После той памятной истории, когда мадемуазель Грешнева испортила прическу примадонне Нравиной, сопроводив это «монологом королевы разбойников», как выразилась Ниночка Дальская, Софью оставили в покое. Никто больше не решался размазывать вазелин по ее платьям, говорить громким шепотом гадости за спиной и бить форточки в уборной. Нравина, кажется, в самом деле сильно испуганная, старалась избегать соперницы. Заремин приходил на репетиции с головной болью и глазами христианского мученика: видимо, дома ему приходилось наблюдать феерические истерики жены. Софья искренне жалела уже немолодого тенора, который до этого два года спокойно пел главную мужскую партию в дуэте с супругой и никак не мог отвечать за решение дирекции о смене Татьяны, но не просить же было у Альтани другого Онегина…
— Софья Николаевна, вы слышите меня? В этом месте в конце первого акта вам придется сфорсировать звук! — вывел ее из раздумий резкий голос дирижера. — Вы слышите меня, мадемуазель?! Подойдите к роялю! Осмелюсь вам напомнить, что вы на последней репетиции, и завтра премьера! Вы усилите звучание, вот здесь, в последних словах: «О боже, как обидно и как больно». Сделаете крещендо до фортиссимо, это очень трудно, но вы можете, я не раз слышал, и публика будет в восторге!

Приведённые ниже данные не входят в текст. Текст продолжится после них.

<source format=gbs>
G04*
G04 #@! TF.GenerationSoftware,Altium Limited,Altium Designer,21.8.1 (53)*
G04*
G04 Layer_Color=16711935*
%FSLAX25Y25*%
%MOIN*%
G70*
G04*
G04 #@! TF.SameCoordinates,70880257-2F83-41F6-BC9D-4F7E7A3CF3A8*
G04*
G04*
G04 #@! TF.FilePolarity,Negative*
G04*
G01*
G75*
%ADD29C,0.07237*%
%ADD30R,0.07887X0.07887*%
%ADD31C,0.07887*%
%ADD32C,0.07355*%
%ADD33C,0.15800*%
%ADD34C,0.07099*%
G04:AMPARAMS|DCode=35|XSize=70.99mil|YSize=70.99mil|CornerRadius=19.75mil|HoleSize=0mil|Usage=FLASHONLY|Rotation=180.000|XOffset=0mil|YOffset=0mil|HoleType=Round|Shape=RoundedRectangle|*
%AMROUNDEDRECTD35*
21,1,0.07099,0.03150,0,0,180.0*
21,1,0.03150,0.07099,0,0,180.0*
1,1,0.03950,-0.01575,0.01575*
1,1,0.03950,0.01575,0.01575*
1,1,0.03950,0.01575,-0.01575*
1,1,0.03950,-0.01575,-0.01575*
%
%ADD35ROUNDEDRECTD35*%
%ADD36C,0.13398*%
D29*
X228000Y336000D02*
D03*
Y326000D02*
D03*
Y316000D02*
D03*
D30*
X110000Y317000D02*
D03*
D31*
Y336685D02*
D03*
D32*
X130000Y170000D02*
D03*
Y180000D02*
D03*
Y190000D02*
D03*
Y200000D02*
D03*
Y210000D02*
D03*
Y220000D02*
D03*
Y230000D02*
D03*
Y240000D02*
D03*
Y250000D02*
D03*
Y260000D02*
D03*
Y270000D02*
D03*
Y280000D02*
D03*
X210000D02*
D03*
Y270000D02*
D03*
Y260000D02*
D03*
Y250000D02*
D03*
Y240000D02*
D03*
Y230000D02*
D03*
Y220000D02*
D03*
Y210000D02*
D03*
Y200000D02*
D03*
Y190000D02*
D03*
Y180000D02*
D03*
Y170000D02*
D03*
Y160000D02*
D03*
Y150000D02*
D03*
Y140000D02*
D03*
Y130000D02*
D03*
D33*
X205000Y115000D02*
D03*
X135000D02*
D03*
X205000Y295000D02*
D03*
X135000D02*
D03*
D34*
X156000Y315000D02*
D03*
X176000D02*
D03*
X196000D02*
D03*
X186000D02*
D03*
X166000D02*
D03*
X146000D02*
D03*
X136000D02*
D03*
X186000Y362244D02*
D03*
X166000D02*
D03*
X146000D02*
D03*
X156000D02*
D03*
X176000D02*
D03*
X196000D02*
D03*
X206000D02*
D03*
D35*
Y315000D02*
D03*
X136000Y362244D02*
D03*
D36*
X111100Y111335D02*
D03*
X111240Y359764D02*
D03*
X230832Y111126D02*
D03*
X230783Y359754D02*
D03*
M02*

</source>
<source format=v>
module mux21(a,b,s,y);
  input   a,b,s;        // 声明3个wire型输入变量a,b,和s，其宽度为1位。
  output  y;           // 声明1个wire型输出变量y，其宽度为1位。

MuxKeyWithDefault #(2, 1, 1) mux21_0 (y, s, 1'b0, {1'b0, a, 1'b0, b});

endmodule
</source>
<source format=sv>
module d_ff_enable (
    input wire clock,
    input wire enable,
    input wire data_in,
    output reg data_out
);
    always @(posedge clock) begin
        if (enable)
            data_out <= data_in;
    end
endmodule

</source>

— Где крещендо? Где фортиссимо?! — взорвалась, не выдержав, Софья, и стоящий рядом Заремин опасливо отошел на несколько шагов. — В конце последнего акта? Где Татьяна чуть живая после онегинской проповеди? Фортиссимо, когда она еле на ногах стоит от отчаяния?! Иполлит Джакомович, побойтесь бога! Да у Чайковского, у самого Чайковского в партитуре указано пианиссимо, и я не намерена…

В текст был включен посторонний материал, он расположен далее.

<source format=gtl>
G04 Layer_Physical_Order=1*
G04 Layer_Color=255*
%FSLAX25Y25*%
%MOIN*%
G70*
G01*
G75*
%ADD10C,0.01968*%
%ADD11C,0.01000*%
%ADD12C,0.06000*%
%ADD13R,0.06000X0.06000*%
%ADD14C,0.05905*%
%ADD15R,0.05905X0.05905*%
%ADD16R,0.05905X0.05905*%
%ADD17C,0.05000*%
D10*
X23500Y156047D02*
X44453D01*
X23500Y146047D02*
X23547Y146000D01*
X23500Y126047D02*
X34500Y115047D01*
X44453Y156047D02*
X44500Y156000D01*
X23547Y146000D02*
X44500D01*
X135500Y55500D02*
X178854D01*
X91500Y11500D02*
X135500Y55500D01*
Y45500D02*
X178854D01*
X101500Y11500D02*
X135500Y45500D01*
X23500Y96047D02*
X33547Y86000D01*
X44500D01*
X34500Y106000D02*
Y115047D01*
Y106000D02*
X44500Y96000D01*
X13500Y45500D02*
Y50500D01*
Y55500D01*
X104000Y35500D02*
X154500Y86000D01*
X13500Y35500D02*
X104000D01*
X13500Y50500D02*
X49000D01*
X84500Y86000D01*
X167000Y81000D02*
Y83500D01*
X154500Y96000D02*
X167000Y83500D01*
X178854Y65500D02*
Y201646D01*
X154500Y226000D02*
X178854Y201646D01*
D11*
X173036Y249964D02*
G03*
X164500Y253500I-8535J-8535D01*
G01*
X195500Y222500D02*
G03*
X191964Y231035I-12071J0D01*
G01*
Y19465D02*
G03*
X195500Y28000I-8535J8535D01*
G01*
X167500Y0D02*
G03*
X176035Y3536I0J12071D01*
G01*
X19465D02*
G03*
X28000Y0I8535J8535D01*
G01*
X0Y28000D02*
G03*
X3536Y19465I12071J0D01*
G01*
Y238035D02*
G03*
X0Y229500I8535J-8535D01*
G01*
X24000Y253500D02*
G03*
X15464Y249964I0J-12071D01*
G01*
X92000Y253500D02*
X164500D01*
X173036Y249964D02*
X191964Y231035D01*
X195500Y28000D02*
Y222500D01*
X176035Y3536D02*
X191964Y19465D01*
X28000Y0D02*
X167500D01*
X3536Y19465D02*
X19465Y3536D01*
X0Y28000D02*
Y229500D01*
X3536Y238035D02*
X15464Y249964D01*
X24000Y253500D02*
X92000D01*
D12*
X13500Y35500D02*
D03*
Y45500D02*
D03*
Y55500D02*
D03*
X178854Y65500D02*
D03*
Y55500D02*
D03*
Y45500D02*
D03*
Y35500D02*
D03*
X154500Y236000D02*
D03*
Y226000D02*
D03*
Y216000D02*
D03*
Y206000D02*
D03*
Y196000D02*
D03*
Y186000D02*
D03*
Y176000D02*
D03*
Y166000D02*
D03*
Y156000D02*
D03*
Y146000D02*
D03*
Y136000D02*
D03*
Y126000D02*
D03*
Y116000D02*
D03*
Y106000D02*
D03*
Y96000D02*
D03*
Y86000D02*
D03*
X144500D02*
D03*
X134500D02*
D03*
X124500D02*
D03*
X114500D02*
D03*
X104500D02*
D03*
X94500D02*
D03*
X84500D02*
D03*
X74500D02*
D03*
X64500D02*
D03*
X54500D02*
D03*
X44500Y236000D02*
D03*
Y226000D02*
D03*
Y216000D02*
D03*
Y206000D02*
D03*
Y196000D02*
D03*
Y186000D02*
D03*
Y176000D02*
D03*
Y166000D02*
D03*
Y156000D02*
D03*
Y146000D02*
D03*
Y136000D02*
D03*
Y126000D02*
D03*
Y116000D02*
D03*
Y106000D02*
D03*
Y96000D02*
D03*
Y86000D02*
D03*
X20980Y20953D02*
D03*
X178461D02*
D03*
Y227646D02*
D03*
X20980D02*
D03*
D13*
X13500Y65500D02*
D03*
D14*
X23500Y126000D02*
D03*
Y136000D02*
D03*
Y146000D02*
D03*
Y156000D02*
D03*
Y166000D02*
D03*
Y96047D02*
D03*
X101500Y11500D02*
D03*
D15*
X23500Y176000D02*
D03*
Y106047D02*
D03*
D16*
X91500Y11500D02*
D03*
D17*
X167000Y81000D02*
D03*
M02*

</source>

— А я вам говорю, это будет очень эффектно! — упорствовал Альтани. — Среди публики окажется много ценителей. Они знают, как это сложно. Все оценят ваше мастерство, а…
— А я вам говорю, что Татьяна не может вопить, как гудок Морозовской фабрики! — Софья почувствовала, что сейчас разревется. — У нее разбито сердце, она готова плакать, а не выть в голос, это ломает образ, и я не могу…
— Софья Николаевна, пока еще я здесь дирижер! — рассердился Альтани.
Но коса нашла на камень, и Софья вздернула подбородок:
— А я солистка! И петь эту партию завтра мне! Если желаете, исполняйте Татьяну сами, а я не буду в угоду публике реветь весенним лосём! Вы понимаете, наконец, что я неопытная певица, что я могу попросту сорвать голос на ваших «крещендо до фортиссимо»?!
— Репетиция окончена, — сухо объявил обиженный Альтани. — Вы вольны петь завтра по собственному разумению, мадемуазель Грешнева, но я снимаю с себя всяческую ответственность за ваш успех. Постарайтесь сегодня и завтра как следует отдохнуть, привести в порядок нервы и, боже сохрани, ничего больше не исполнять. Еще, чего доброго, в самом деле сорвете голос. И никакой, никакой беготни по морозу! Немедленно — домой, чаю и — до завтра из дому ни ногой!